Work instructions
Copy out the data below word for word, leaving out the pictures.

Provided entries
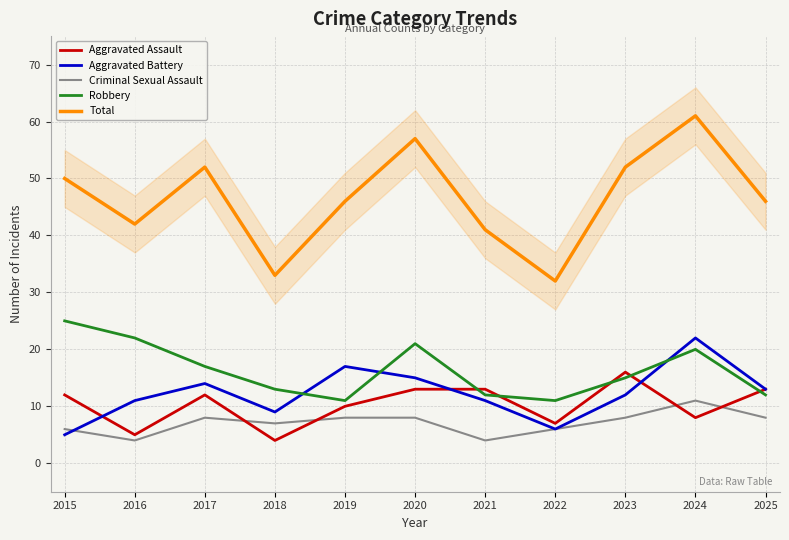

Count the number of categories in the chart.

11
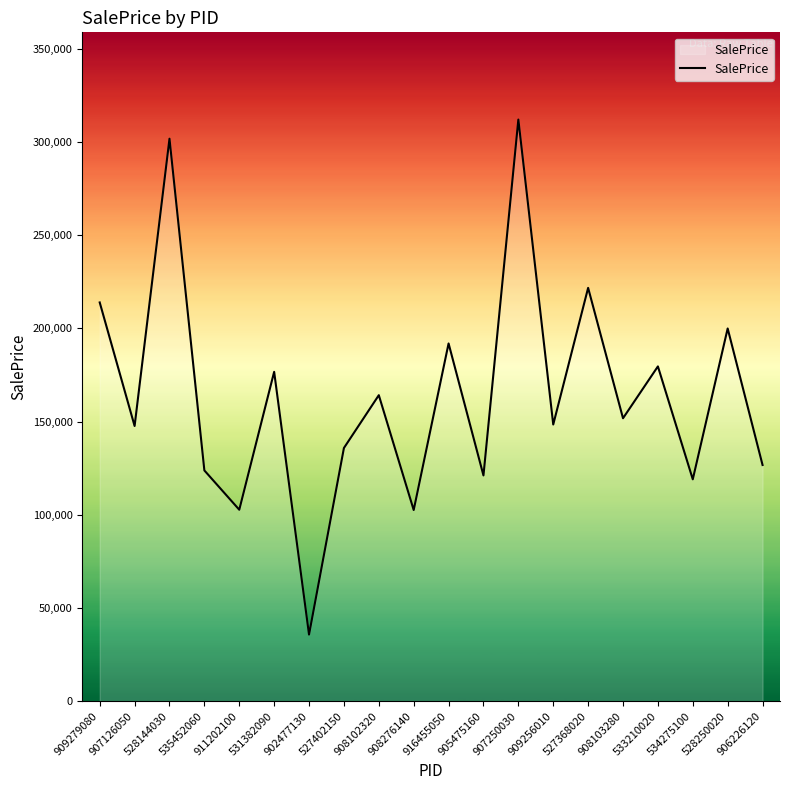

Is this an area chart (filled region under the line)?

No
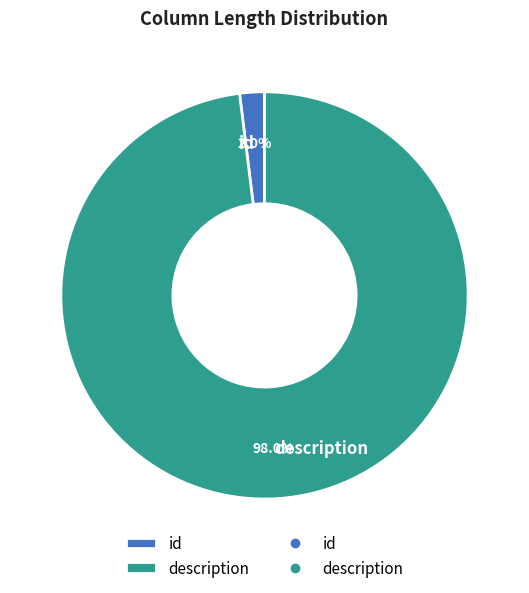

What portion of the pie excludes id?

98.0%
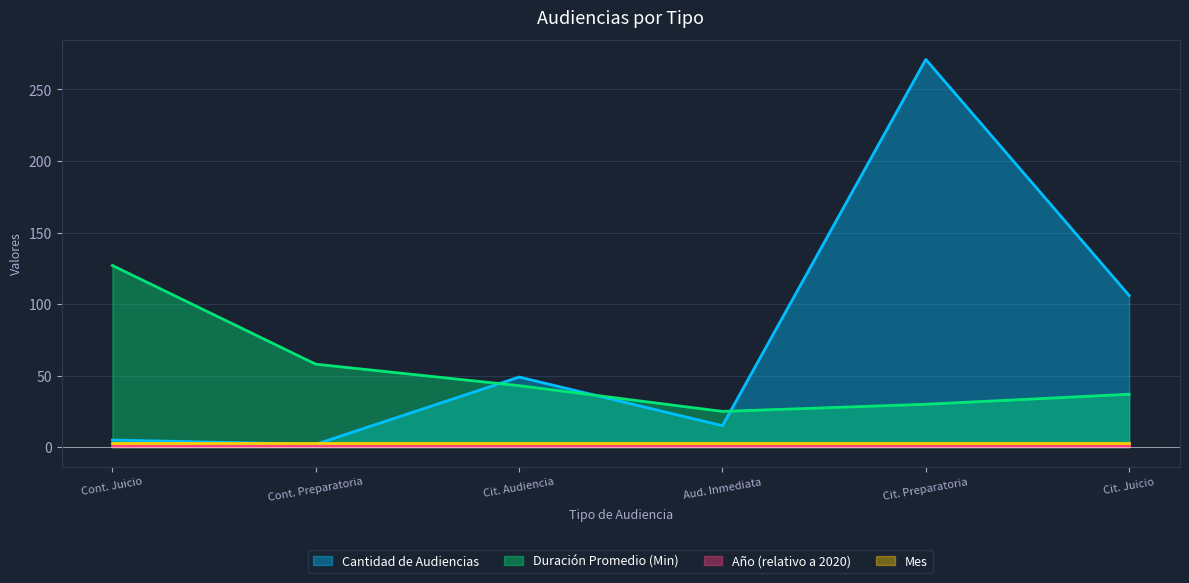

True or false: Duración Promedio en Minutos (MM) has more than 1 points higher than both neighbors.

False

Your response
Count the number of categories in the chart.

11

Is this an area chart (filled region under the line)?

No

What portion of the pie excludes id?

98.0%

True or false: Duración Promedio en Minutos (MM) has more than 1 points higher than both neighbors.

False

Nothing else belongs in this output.